I’ve known for the past two years that Los Angeles was always going to be a temporary pit stop in my life. I hadn’t made much of an effort to invest in relationships or friends in the city. And if I’m being honest, I thought the people here had nothing to offer me (which is clearly stupid). Instead, I heavily depended on Ivan for my social needs and it wasn’t ideal. I started to feel like I was living in echo chamber - where I was only conversing with uber-liberals at my tech workplace or I was chatting with Ivan about our long-term travel plans and goals and personal finance and investments. It all started to feel...repetitive. So I wanted to correct this by meeting new people. As I've opened up my social outlets, I realize that there is still a lot I can learn. People still surprise me.
5. I don't have to compromise on things I want.
Selfishly, when Ivan’s not around, I can do all my “secret single life” behavior without judgement or compromise. More specifically, Ivan and I have two very distinctive living styles. In case, Ivan is a “creative” and prefers to be messy with our home (e.g. he throws his dirty socks wherever, waits to wash dishes for days, etc.); for me, I am anal retentive - if things aren’t “in their place” or done immediately (e.g. wash dishes immediately, keep the moisturizer lotion in the same place (Ivan’s note: Lol. That’s very specific) , etc), I tend to lose my shit. So the moment he left, I got to organize my space exactly how I’ve always wanted to.
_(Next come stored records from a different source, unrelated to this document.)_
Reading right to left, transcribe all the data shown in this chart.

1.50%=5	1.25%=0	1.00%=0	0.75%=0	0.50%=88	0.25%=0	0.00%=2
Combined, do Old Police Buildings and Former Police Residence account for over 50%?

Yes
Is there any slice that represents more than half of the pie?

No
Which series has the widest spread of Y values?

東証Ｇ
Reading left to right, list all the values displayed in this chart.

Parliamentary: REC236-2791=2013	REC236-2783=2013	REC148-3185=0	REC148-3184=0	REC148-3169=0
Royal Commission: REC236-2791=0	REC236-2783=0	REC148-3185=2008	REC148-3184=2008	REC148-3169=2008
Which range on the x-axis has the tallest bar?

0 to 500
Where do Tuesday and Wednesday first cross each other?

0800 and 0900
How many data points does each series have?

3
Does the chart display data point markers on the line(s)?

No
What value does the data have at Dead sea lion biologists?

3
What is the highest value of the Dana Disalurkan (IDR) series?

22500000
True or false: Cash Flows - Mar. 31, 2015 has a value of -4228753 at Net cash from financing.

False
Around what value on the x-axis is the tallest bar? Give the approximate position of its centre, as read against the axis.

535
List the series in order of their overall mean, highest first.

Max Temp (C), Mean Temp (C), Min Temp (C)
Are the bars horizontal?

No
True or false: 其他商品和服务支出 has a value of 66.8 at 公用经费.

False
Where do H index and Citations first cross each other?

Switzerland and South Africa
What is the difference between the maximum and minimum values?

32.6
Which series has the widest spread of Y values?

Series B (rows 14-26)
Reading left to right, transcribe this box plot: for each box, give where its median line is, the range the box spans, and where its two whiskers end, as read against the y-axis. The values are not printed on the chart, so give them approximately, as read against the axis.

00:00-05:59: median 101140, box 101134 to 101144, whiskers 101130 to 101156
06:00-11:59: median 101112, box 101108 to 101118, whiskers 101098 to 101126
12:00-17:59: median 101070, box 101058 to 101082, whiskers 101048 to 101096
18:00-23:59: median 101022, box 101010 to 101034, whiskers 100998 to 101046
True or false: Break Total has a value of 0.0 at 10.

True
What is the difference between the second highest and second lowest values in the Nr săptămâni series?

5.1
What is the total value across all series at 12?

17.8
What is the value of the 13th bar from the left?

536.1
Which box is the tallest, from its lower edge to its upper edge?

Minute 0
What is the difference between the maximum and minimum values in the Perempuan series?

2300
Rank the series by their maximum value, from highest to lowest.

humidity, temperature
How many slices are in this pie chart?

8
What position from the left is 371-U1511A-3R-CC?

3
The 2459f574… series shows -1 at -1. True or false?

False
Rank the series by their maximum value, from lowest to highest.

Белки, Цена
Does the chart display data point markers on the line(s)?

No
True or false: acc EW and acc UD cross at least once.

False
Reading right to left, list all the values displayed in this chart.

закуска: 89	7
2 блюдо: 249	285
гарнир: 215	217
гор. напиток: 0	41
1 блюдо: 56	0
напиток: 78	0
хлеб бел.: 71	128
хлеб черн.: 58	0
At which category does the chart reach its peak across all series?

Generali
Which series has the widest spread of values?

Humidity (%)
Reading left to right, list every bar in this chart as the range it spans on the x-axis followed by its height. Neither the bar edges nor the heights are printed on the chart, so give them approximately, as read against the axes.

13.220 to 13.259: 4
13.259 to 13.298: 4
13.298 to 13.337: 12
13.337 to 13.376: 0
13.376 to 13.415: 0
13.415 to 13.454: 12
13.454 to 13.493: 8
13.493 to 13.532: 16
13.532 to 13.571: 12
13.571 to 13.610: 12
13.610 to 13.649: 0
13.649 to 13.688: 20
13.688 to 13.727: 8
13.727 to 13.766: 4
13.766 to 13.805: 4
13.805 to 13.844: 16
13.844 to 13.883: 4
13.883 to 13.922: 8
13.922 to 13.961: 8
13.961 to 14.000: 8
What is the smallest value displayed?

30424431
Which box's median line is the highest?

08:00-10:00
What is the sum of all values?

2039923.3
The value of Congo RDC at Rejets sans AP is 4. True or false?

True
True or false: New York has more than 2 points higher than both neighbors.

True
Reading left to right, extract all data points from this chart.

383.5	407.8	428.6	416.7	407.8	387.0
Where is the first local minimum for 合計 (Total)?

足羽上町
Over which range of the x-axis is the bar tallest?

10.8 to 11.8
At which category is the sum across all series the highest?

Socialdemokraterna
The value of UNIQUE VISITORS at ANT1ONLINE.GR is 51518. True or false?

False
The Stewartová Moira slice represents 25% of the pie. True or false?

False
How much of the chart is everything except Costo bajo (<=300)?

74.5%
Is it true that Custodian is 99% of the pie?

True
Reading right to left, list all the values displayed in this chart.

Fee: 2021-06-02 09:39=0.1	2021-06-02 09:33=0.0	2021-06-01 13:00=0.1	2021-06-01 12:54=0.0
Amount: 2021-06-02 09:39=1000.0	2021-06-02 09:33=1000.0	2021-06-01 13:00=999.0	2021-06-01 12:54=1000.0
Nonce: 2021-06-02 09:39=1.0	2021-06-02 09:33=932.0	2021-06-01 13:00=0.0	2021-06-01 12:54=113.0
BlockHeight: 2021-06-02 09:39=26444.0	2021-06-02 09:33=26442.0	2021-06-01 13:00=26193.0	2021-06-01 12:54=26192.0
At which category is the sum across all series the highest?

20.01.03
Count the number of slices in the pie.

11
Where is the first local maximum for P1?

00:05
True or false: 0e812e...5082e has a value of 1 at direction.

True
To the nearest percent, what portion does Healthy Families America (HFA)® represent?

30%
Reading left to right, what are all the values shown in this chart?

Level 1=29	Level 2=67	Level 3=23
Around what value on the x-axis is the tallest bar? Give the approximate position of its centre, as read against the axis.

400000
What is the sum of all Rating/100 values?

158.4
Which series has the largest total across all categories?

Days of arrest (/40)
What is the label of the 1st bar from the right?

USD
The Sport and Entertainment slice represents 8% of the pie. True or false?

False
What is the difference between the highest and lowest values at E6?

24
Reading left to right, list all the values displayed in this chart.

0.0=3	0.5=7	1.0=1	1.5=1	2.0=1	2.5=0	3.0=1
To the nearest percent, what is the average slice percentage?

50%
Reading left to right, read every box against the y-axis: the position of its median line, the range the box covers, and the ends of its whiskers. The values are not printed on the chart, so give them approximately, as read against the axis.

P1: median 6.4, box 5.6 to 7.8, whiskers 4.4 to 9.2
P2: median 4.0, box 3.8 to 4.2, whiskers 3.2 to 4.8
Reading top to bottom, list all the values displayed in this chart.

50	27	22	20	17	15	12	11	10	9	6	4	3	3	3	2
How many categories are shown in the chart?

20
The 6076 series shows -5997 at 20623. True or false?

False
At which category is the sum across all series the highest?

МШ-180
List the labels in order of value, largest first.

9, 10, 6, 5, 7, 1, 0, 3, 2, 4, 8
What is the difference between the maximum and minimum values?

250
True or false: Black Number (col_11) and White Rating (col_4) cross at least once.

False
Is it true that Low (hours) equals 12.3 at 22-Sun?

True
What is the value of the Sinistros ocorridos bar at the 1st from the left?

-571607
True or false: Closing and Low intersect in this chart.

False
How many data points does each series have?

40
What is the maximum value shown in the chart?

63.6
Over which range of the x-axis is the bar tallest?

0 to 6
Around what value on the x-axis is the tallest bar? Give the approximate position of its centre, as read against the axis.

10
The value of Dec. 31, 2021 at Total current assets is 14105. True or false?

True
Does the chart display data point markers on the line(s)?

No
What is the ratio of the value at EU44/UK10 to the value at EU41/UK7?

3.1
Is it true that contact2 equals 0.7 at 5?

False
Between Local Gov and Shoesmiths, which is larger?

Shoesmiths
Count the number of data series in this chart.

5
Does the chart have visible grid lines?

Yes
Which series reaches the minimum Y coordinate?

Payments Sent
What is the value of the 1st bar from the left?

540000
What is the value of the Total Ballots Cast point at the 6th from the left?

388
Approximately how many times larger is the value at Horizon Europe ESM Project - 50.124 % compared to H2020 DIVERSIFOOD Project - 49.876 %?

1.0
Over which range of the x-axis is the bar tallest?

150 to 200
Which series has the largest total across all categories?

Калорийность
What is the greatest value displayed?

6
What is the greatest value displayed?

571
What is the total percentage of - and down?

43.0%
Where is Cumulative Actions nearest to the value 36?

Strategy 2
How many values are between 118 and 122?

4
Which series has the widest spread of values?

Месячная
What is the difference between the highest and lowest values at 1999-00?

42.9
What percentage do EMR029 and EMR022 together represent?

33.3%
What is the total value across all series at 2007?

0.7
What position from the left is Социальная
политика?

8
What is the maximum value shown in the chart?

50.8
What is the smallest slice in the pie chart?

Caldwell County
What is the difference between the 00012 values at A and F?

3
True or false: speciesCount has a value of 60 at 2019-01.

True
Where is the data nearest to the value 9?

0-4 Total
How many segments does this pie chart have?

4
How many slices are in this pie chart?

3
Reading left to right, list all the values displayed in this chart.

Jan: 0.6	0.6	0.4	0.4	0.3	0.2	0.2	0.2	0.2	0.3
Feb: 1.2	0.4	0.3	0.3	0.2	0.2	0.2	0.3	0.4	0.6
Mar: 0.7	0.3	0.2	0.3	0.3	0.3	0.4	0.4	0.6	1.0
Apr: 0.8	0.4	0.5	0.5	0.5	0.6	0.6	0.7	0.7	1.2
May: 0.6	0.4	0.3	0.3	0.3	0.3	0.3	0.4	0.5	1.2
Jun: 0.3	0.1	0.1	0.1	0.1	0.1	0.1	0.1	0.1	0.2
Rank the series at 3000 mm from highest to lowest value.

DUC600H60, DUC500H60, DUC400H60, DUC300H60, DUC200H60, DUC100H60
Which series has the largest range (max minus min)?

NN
It was a small act of freedom that I enjoyed, perhaps a little too much.
6. Daily routines with Ivan are embedded deeply into my life.
I’ve come to the realization that a ton of things don’t seem quite right anymore without Ivan around. I guess I first noticed it at bedtime - I noticed that I would subconsciously leave an open space for him on our bed when I go to sleep at night. I only notice this void with things that we typically do together: budgeting, grocery shopping, eating dinner, late night conversations, etc. It just feels like there’s a large gap in my daily routine now without him around.
7. I actually get a chance to miss and appreciate him when he’s away.
One of the best things about doing long distance for six years was having that sense of longing and appreciation for each other. You start to take that for granted when you live together. While he’s away, it’s much easier to reflect on all the ways he’s made my life and our life together better. For example, on really long days at work - when I feel like quitting or screaming into the void, Ivan will go out and get my favorite chips (Chester's Flamin' Hot Fries) and then he patiently listens to me go on a rant about work. It’s something so small but I feel grateful to have him as part of my life to share the ups and downs of this journey.
Time Apart In A Relationship Is Healthy
Taking time apart in a marriage is really healthy.
And “taking time apart” can manifest in different ways (e.g. a solo weekend adventure, friends night out, solo activities, etc). What’s important is that you take time to focus on yourself - it can help you maintain your individual identity, goals, or dreams; you also get a chance to do the things that you actually like to do. It’s refreshing to be reminded that I am responsible and in control of my own life.
Have you and your partner experienced this sort of situation before?
How do you handle growth and change in your relationship?
What's the longest that you've been apart?